__GIVEN INFORMATION__:
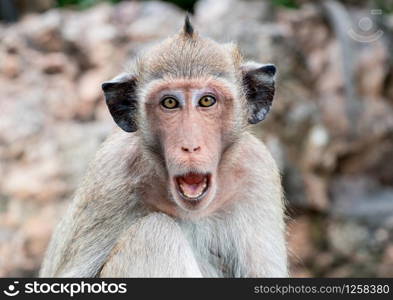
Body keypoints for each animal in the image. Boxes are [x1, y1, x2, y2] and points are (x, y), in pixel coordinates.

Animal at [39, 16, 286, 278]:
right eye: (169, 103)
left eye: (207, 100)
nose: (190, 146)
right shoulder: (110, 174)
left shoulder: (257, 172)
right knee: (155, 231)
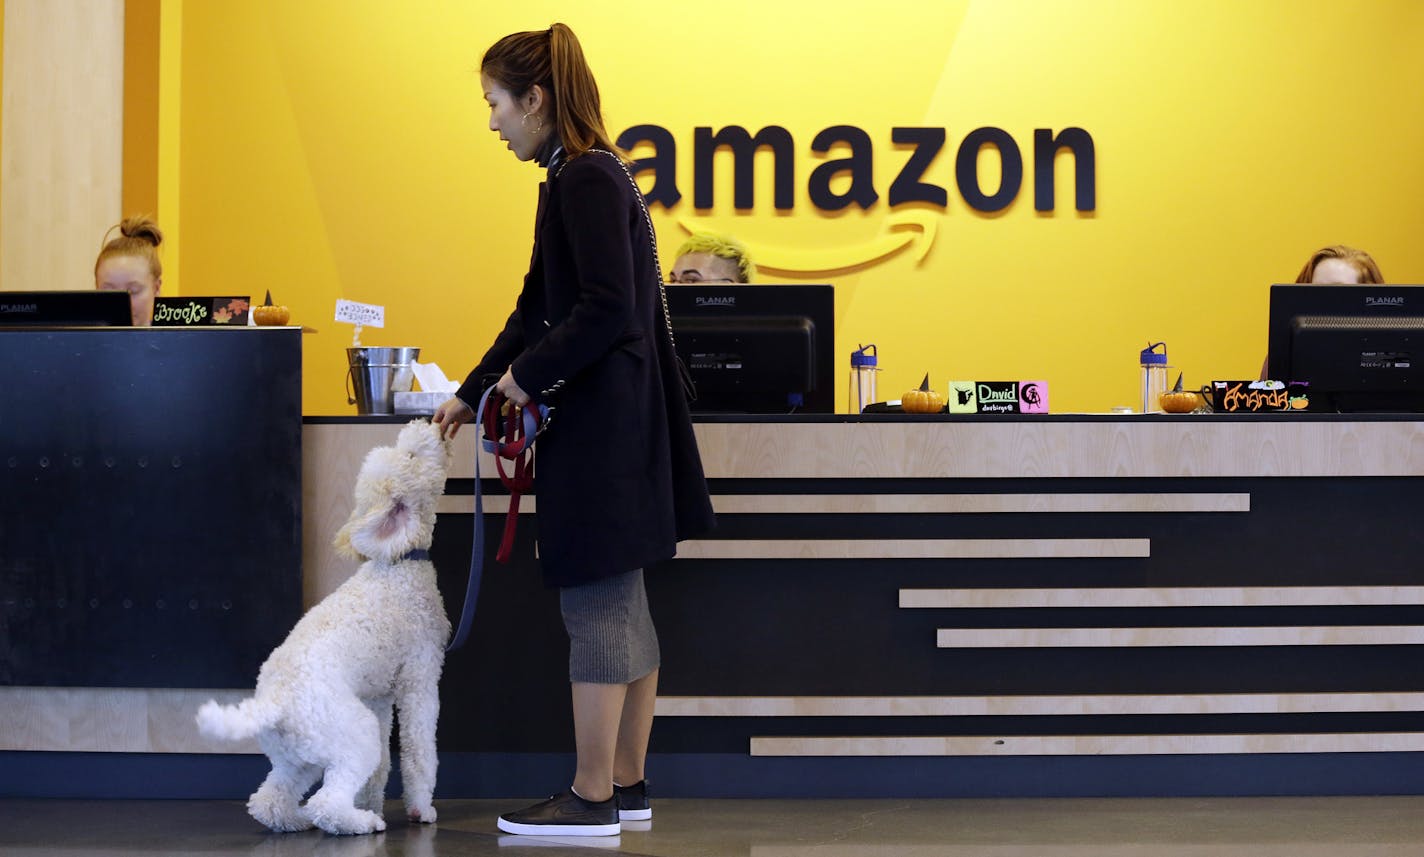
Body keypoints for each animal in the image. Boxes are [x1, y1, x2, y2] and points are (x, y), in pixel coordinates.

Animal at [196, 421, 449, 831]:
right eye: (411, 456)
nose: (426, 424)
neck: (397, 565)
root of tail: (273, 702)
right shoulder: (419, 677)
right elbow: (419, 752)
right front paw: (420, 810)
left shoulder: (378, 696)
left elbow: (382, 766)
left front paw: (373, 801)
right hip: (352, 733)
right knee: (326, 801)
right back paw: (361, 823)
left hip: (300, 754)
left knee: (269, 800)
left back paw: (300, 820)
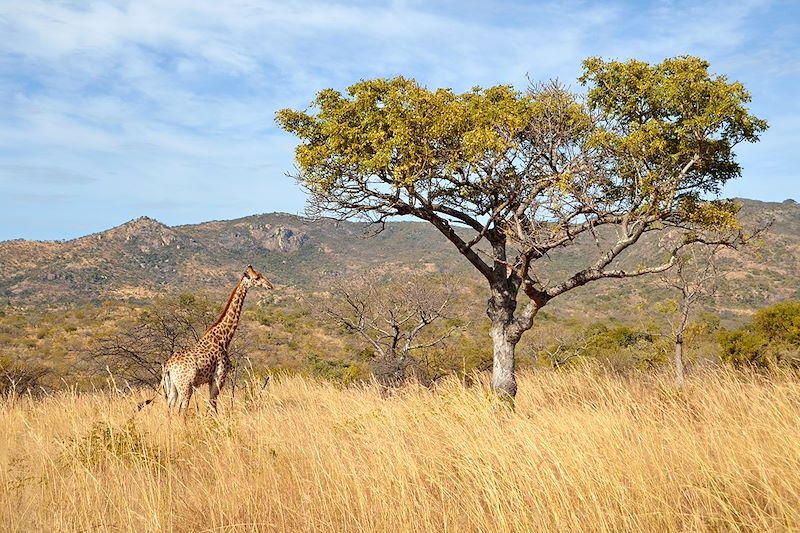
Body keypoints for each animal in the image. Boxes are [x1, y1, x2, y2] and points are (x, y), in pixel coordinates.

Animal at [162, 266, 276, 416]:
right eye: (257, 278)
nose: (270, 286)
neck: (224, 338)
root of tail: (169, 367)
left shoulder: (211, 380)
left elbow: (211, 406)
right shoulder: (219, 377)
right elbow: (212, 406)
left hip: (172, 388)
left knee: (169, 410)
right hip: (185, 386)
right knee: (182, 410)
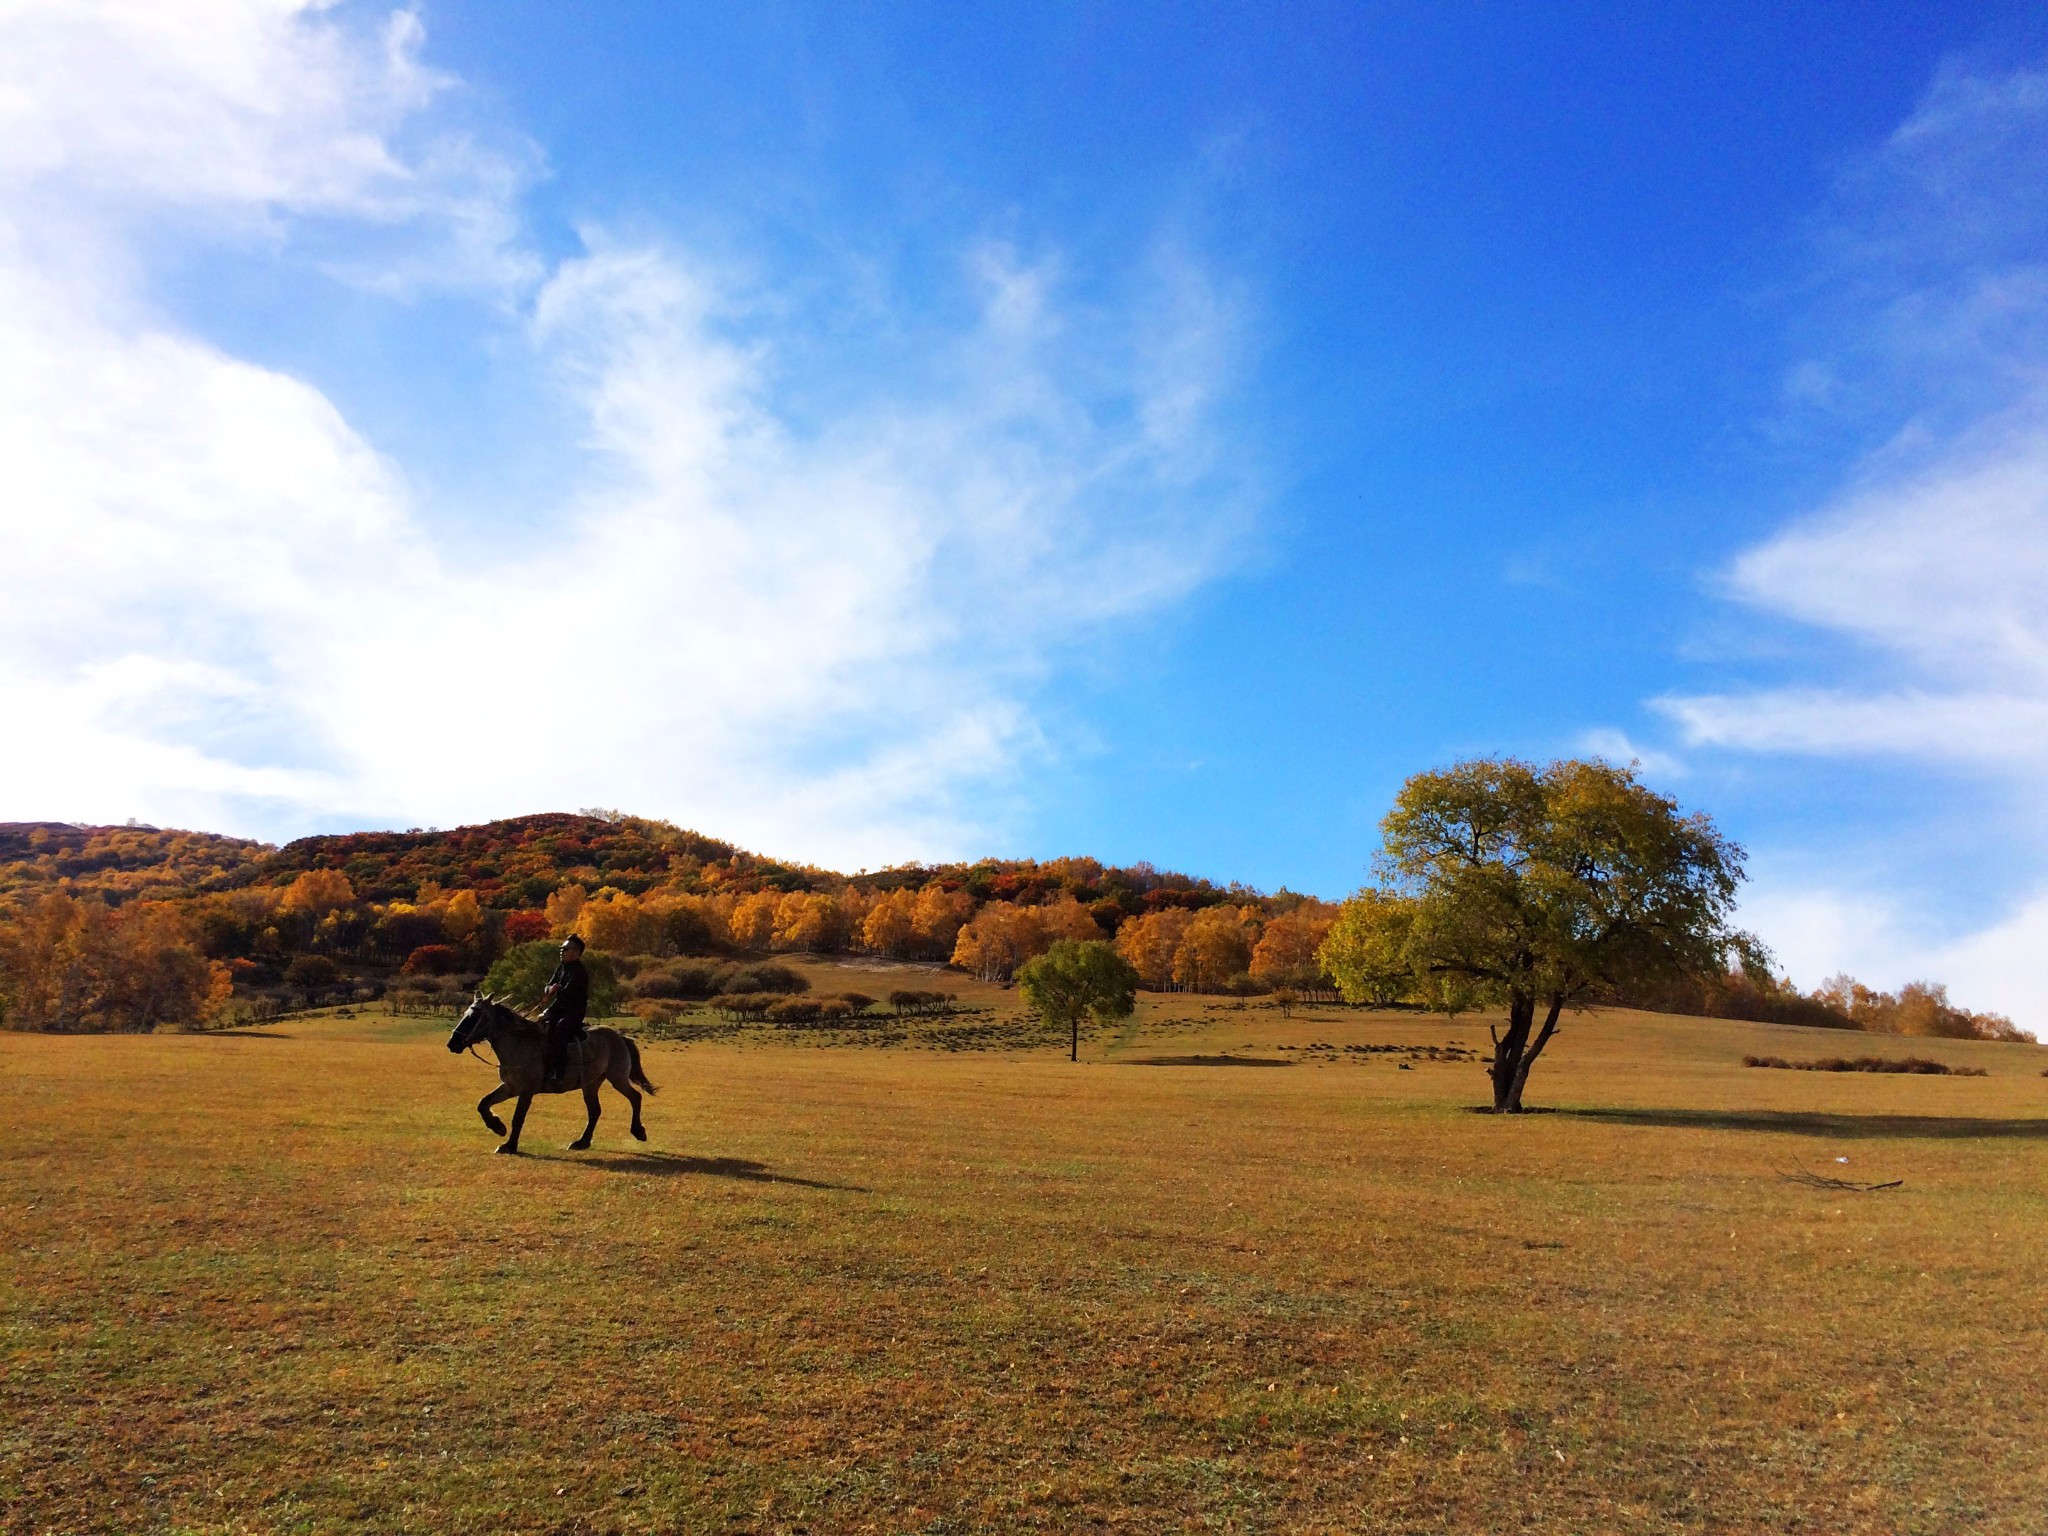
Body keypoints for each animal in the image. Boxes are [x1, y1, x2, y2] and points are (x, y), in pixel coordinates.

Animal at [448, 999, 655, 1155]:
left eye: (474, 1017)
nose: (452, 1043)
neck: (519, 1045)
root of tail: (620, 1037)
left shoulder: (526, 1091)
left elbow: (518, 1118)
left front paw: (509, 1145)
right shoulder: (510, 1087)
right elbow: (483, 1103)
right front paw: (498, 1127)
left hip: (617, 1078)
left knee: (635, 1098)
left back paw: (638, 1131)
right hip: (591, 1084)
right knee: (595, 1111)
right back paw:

__WHAT YOU HAVE TO DO__: Your job is to reproduce the material exactly. Keep pictures out of it.

__WRITTEN SOLUTION__:
Body keypoints for each animal in the image. Boxes are [x1, y1, x2, y2] and points are (x, y), in pixel coordinates.

Animal at [39, 16, 286, 278]:
right eye: (169, 103)
left eye: (207, 100)
nose: (190, 146)
right shoulder: (110, 174)
left shoulder: (257, 172)
right knee: (155, 231)
Body keypoints for each animal in the image. Boxes are [x1, y1, x2, y2] and points are (x, y), in pixel coordinates.

Animal at [196, 421, 449, 831]:
right eye: (411, 456)
nose: (426, 424)
neck: (397, 565)
root of tail: (273, 702)
right shoulder: (419, 677)
right elbow: (419, 752)
right front paw: (420, 810)
left shoulder: (378, 696)
left elbow: (382, 766)
left front paw: (373, 801)
right hip: (352, 733)
right knee: (326, 801)
right back paw: (361, 823)
left hip: (300, 754)
left knee: (269, 800)
left back paw: (300, 820)
Body keypoints for each animal in the image. Boxes are [x1, y1, x2, y2] and points are (x, y), in pixel coordinates.

Animal at [162, 266, 276, 416]:
right eye: (257, 278)
nose: (270, 286)
neck: (224, 338)
root of tail: (169, 367)
left shoulder: (211, 380)
left elbow: (211, 406)
right shoulder: (219, 377)
right elbow: (212, 406)
left hip: (172, 388)
left knee: (169, 410)
right hip: (185, 386)
right knee: (182, 410)
Body keypoints for each animal in the image. Boxes are [x1, y1, x2, y2] and points are (x, y), in pixel coordinates.

Animal at [448, 999, 655, 1155]:
left eye: (474, 1017)
nose: (452, 1043)
neck: (519, 1045)
root of tail: (620, 1037)
left shoulder: (526, 1091)
left elbow: (518, 1118)
left front paw: (509, 1145)
right shoulder: (510, 1087)
right elbow: (483, 1103)
right front paw: (498, 1127)
left hip: (617, 1078)
left knee: (635, 1098)
left back paw: (638, 1131)
right hip: (591, 1084)
right knee: (595, 1111)
right back paw:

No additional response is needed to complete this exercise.